U.S. and Israeli efforts to sideline Arafat have actually made his political life easier viz-a-viz the Prime Minister Washington would love to see eclipse the aging Palestinian leader. That's because despite the fanfare that accompanied the launch of the "roadmap" six weeks ago, there has been very little easing of the siege conditions under which ordinary Palestinians are living in the West Bank. And while Abbas is seen negotiating with the Israelis and offering concessions, ordinary West Bank Palestinians know that Arafat remains confined by the Israelis, sharing their fate. That may be why Abbas continues to implore Sharon — and will no doubt do the same to Bush — to restore Arafat's freedom of movement.

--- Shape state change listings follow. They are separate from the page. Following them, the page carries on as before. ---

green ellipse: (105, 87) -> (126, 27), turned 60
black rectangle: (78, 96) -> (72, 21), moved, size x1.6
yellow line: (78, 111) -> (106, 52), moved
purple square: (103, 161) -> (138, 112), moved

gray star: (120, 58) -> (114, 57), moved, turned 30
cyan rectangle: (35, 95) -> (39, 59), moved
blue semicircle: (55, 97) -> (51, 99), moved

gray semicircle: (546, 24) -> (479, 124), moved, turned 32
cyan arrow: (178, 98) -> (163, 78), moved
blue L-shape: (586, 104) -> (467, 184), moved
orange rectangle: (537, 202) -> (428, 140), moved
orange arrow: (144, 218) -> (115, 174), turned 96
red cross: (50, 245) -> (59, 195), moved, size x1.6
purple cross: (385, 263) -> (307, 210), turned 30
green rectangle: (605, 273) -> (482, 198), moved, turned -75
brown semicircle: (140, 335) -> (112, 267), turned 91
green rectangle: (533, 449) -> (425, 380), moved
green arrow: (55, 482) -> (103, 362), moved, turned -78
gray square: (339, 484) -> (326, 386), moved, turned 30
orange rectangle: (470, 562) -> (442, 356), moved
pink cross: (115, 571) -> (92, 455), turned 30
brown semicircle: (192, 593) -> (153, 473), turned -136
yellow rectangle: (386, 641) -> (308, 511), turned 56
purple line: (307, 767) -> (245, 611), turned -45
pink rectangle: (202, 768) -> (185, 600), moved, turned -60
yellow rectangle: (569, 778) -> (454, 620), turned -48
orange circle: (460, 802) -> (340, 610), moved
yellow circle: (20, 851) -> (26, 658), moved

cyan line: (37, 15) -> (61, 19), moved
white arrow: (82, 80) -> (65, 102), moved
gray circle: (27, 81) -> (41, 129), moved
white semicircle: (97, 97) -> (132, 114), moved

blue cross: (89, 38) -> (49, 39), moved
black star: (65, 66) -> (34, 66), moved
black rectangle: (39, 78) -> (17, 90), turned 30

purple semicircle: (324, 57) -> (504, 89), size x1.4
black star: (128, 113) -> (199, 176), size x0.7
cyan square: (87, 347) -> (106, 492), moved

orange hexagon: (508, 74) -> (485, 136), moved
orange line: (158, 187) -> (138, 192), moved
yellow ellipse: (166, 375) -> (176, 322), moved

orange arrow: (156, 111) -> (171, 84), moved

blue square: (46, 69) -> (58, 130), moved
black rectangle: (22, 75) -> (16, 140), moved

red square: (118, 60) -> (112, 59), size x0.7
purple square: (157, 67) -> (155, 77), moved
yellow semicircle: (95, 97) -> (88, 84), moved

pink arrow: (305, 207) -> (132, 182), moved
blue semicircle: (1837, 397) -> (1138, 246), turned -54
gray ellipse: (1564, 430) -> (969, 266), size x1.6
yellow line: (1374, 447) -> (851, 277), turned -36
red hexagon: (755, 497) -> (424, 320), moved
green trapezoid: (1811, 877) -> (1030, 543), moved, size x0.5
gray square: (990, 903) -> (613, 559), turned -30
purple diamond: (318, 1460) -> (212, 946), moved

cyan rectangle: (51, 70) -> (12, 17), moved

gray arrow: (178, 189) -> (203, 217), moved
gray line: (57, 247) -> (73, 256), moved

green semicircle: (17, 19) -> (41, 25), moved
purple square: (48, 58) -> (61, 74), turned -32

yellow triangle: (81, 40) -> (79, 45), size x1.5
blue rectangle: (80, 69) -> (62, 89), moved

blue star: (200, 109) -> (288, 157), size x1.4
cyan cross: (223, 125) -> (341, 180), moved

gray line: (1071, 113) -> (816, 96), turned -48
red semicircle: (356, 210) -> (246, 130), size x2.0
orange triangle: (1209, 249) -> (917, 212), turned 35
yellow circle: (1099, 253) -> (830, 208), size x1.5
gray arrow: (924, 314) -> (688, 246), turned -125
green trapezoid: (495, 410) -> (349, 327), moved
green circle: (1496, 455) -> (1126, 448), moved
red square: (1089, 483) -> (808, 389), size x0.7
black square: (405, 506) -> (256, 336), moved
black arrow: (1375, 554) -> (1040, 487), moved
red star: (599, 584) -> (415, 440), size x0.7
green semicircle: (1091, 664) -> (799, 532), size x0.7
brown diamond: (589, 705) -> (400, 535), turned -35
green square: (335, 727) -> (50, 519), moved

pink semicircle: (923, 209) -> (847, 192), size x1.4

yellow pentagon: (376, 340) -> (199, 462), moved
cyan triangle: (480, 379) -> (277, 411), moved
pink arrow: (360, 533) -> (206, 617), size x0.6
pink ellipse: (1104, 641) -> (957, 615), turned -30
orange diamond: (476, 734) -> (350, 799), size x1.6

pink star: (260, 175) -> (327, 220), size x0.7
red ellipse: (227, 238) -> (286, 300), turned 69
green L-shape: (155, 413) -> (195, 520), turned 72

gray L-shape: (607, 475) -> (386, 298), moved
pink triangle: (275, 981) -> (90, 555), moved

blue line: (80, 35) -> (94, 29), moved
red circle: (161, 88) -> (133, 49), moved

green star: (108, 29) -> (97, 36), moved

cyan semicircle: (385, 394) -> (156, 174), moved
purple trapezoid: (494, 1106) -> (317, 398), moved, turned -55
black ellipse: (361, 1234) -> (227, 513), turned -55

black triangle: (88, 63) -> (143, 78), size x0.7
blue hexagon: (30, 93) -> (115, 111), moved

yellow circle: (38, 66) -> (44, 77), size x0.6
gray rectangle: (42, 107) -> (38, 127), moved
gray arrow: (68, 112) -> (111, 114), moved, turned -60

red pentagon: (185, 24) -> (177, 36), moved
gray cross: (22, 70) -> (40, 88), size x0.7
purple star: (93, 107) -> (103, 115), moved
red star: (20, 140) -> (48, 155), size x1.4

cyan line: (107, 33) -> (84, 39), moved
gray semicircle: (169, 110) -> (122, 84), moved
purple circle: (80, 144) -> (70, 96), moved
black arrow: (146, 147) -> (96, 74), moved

It's already clear that direct White House intervention is necessary to resolve every substantial step along the way, and the load is likely to get even heavier. Like President Clinton before him, President Bush may have already created the expectation among the Israelis (and soon, no doubt, among the Palestinians, too) that Washington will give them a hearing whenever they need one. But the onset of the Fall marks the beginning of the next U.S. presidential election season, which according to conventional wisdom is not a great time to be micromanaging a painfully tough and complex peace process. And that may be exactly where this is heading. After all, the Fall also brings the three-month "hudna" up for renewal.